Source passage |
┄┄┄┄┄┄┄┄┄┄┄┄┄┄┄┄┄┄┄┄
We used proteases to soften jumbo squid; others have tested plant extracts and bacterial proteases (Ketnawa and Rawdkuen, 1986; Nagai et al., 2011). As the use of enzymes to soften jumbo squid is thus relatively novel, we explored the effects of seven enzymes (Table 1), all of which are classified as ‘Generally Recognized as Safe’ (GRAS), and are prepared from various plant, bacterial, and fungal sources. Such enzymes have also been used to tenderize meat; the myofibrillar and connective tissue regions of the meat were differentially affected (Calkins and Sullivan, 2007).

[Table 1.] Optimum softening conditions of various enzymes

Optimum softening conditions of various enzymes

Fig. 1 shows the hardness values of enzyme-treated jumbo squid and that of the control (no enzyme addition; 3.6 × 10⁶ N/m²). Of the seven enzymes tested, six (Alc, Alp, Coll, Bro, Nue, and Pro) softened jumbo squid to 3.9 × 10⁵ N/m² or less; Fla did not. The active enzymes differed little in effect. However, two (Bro and Coll) softened jumbo squid to a hardness of 1.0 × 10⁵ N/m² or lower; Brom was slightly superior to Coll in this regard. Thus, we treated squid with different levels of Brom and Coll.
┄┄┄┄┄┄┄┄┄┄┄┄┄┄┄┄┄┄┄┄
Extracted information |
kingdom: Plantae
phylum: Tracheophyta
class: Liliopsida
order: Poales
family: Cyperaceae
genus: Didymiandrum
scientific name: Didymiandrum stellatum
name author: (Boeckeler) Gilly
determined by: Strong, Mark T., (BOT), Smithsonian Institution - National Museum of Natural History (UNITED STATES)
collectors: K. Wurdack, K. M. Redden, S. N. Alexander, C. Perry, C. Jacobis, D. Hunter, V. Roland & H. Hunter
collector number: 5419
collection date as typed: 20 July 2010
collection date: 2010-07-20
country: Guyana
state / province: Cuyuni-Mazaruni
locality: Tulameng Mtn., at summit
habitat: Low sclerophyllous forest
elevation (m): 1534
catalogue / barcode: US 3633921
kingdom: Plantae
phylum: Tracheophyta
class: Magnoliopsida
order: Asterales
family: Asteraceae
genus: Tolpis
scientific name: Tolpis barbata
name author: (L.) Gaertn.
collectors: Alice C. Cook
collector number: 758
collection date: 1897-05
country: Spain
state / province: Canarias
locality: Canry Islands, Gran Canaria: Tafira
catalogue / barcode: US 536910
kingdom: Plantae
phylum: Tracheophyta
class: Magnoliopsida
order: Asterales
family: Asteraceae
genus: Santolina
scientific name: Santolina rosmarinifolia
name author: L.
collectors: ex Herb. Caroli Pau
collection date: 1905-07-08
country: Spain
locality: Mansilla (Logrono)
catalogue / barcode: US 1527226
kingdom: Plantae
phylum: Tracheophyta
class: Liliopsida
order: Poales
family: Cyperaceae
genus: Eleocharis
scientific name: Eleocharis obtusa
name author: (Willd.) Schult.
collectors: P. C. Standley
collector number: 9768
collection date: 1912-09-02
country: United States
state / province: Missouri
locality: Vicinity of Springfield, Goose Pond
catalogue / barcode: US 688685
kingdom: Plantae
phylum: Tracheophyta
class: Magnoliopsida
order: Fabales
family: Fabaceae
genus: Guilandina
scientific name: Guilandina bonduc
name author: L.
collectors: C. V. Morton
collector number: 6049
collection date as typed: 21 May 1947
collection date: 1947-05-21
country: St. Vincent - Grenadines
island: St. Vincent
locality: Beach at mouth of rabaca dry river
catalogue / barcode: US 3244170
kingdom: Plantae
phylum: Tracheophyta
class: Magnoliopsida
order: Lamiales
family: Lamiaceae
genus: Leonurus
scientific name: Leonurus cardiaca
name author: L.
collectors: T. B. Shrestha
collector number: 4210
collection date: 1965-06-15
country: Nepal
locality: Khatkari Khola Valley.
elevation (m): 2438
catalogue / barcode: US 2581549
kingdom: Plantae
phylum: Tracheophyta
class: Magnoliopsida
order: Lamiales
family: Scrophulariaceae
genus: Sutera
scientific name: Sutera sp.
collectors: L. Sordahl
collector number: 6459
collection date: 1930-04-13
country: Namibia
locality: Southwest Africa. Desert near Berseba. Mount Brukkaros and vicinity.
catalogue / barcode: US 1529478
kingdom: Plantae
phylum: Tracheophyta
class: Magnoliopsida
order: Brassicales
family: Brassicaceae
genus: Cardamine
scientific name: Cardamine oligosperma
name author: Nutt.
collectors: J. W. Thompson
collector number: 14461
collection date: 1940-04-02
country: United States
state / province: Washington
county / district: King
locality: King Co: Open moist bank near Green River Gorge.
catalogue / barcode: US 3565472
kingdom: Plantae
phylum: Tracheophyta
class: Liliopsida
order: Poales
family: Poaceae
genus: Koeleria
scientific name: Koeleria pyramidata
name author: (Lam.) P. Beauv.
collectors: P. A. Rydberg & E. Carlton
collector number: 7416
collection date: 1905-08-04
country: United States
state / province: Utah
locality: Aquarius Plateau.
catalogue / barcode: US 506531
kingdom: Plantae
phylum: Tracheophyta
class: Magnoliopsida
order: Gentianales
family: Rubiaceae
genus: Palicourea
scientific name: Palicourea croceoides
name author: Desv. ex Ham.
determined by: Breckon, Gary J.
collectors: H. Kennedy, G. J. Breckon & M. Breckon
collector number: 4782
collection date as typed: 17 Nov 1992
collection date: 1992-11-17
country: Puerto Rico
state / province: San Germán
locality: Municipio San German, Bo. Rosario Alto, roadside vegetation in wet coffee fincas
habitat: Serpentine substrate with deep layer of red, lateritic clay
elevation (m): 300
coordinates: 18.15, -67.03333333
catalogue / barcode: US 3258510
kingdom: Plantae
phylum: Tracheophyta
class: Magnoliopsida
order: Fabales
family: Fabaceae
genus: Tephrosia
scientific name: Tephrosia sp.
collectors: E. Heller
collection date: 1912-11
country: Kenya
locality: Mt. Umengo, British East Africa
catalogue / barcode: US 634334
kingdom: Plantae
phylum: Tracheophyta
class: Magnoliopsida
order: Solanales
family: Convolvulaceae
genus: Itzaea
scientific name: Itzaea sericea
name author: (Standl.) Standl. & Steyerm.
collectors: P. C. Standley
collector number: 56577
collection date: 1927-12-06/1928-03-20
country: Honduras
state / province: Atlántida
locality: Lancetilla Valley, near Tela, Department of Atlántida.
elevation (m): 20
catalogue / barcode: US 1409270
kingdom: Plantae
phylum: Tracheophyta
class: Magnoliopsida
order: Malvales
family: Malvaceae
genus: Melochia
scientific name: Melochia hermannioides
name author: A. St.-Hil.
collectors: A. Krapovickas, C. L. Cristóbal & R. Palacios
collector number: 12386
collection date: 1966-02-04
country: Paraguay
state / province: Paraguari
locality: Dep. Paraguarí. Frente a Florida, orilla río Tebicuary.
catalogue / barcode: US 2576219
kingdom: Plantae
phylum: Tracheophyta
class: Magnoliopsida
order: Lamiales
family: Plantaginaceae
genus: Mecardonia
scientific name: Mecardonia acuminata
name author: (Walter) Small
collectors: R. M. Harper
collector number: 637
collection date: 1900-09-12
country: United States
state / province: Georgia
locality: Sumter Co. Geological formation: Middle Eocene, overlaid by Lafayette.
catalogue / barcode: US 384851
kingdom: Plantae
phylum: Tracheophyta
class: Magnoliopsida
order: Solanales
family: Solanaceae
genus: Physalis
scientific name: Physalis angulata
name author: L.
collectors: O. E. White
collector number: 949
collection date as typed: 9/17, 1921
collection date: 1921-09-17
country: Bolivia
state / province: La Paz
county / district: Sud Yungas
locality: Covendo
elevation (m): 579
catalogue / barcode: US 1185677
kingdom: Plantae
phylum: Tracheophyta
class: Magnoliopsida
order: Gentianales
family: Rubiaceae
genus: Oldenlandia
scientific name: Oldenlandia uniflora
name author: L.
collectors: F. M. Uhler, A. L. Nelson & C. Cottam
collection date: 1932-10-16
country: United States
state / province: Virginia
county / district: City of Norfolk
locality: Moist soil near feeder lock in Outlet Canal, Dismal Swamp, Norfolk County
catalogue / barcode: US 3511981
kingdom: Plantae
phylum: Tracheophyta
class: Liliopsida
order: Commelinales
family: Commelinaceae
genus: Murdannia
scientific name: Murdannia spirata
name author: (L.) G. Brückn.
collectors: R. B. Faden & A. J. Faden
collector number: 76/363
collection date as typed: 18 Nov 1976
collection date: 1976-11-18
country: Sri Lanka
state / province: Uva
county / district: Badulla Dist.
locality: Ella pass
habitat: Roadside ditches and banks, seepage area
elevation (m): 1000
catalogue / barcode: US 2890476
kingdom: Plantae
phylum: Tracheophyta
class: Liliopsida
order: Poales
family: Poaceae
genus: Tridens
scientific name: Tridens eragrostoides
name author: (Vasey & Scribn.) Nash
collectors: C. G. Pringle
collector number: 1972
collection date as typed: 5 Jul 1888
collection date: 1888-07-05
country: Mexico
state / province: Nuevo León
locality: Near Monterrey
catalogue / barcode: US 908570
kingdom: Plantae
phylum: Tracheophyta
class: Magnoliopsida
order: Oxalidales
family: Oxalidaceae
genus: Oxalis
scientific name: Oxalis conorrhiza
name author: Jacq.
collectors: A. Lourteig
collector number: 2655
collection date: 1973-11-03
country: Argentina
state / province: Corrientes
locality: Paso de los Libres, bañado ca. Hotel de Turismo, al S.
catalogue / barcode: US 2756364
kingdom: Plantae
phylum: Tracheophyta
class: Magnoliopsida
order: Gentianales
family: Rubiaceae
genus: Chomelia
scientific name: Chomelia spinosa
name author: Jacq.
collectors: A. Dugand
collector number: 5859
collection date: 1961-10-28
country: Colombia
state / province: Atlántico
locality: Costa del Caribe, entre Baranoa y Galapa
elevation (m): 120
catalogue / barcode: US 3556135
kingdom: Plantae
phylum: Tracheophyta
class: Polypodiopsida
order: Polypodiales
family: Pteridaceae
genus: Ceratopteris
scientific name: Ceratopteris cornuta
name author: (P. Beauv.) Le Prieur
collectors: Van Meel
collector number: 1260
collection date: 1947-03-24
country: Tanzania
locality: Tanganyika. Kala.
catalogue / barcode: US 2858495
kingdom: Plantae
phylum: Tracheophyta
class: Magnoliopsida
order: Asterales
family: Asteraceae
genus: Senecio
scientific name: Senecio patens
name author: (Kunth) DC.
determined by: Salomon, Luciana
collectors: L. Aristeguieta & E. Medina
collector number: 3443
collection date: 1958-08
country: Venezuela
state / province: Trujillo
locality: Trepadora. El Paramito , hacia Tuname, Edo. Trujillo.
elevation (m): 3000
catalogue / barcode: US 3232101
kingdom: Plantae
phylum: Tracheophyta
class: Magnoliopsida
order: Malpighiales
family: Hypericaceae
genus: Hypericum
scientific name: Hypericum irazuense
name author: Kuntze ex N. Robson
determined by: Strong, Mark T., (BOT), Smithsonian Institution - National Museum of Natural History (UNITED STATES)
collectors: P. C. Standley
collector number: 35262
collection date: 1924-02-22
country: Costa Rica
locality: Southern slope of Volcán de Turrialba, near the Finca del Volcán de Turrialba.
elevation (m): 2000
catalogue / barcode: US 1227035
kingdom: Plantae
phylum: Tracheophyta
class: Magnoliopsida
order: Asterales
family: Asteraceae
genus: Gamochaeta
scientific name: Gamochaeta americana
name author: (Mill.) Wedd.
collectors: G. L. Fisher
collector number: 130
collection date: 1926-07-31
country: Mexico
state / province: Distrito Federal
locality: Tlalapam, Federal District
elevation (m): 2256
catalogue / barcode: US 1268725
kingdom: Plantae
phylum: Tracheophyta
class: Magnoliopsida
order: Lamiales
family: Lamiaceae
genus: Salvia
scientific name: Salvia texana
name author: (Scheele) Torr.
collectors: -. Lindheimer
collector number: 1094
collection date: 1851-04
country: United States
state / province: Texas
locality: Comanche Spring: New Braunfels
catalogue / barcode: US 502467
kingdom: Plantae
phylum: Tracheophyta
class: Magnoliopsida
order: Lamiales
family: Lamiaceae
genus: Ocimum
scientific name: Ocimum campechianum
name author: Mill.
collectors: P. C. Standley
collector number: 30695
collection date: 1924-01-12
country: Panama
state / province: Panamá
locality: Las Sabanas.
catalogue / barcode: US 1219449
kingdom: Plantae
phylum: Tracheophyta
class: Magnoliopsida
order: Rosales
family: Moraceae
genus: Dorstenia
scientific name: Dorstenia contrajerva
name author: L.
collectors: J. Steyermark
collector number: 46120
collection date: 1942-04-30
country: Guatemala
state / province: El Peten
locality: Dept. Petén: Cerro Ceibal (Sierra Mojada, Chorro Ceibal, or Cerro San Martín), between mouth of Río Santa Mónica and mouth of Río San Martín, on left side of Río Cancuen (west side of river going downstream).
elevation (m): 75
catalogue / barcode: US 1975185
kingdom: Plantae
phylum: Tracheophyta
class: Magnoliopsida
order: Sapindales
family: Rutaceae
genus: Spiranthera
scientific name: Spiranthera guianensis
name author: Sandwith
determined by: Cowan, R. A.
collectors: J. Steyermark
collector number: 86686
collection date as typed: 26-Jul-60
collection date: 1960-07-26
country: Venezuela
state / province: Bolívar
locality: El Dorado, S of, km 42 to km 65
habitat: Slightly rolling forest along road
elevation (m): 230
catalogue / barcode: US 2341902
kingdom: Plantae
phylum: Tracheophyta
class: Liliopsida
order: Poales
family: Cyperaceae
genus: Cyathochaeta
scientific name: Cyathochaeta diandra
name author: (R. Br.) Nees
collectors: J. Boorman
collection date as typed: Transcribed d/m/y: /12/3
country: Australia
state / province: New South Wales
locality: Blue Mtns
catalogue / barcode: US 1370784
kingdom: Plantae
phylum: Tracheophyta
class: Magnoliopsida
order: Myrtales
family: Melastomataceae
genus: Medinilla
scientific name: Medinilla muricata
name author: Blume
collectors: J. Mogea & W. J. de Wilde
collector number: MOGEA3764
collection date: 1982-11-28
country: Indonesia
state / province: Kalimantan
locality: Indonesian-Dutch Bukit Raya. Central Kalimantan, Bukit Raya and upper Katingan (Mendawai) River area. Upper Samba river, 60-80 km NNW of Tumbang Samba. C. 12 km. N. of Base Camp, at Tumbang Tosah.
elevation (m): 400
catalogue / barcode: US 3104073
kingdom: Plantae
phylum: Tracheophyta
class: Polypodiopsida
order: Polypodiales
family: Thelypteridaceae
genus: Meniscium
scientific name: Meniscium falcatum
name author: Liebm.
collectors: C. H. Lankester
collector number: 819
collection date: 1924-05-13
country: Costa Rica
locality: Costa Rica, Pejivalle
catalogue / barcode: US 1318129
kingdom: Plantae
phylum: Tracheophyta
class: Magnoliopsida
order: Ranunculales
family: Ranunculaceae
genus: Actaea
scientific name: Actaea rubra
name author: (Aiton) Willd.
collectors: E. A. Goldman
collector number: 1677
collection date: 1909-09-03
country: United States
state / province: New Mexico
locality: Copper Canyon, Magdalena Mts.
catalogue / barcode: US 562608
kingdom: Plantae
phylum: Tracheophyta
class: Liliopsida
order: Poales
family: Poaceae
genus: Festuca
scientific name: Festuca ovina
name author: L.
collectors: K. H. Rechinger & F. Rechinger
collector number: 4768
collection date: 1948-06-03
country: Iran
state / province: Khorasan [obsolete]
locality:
┄┄┄┄┄┄┄┄┄┄┄┄┄┄┄┄┄┄┄┄
Complete the following |
1/ In the squid-softening passage, what hardness did the control squid with no added enzyme have?
2/ Copy the squid-softening passage from "[Table 1.] Optimum" up to and including "Brom and Coll.".
You can leave the entries aside; they play no part here.

Answers in order |
1/ 3.6 × 10⁶ N/m²

2/
[Table 1.] Optimum softening conditions of various enzymes

Optimum softening conditions of various enzymes

Fig. 1 shows the hardness values of enzyme-treated jumbo squid and that of the control (no enzyme addition; 3.6 × 10⁶ N/m²). Of the seven enzymes tested, six (Alc, Alp, Coll, Bro, Nue, and Pro) softened jumbo squid to 3.9 × 10⁵ N/m² or less; Fla did not. The active enzymes differed little in effect. However, two (Bro and Coll) softened jumbo squid to a hardness of 1.0 × 10⁵ N/m² or lower; Brom was slightly superior to Coll in this regard. Thus, we treated squid with different levels of Brom and Coll.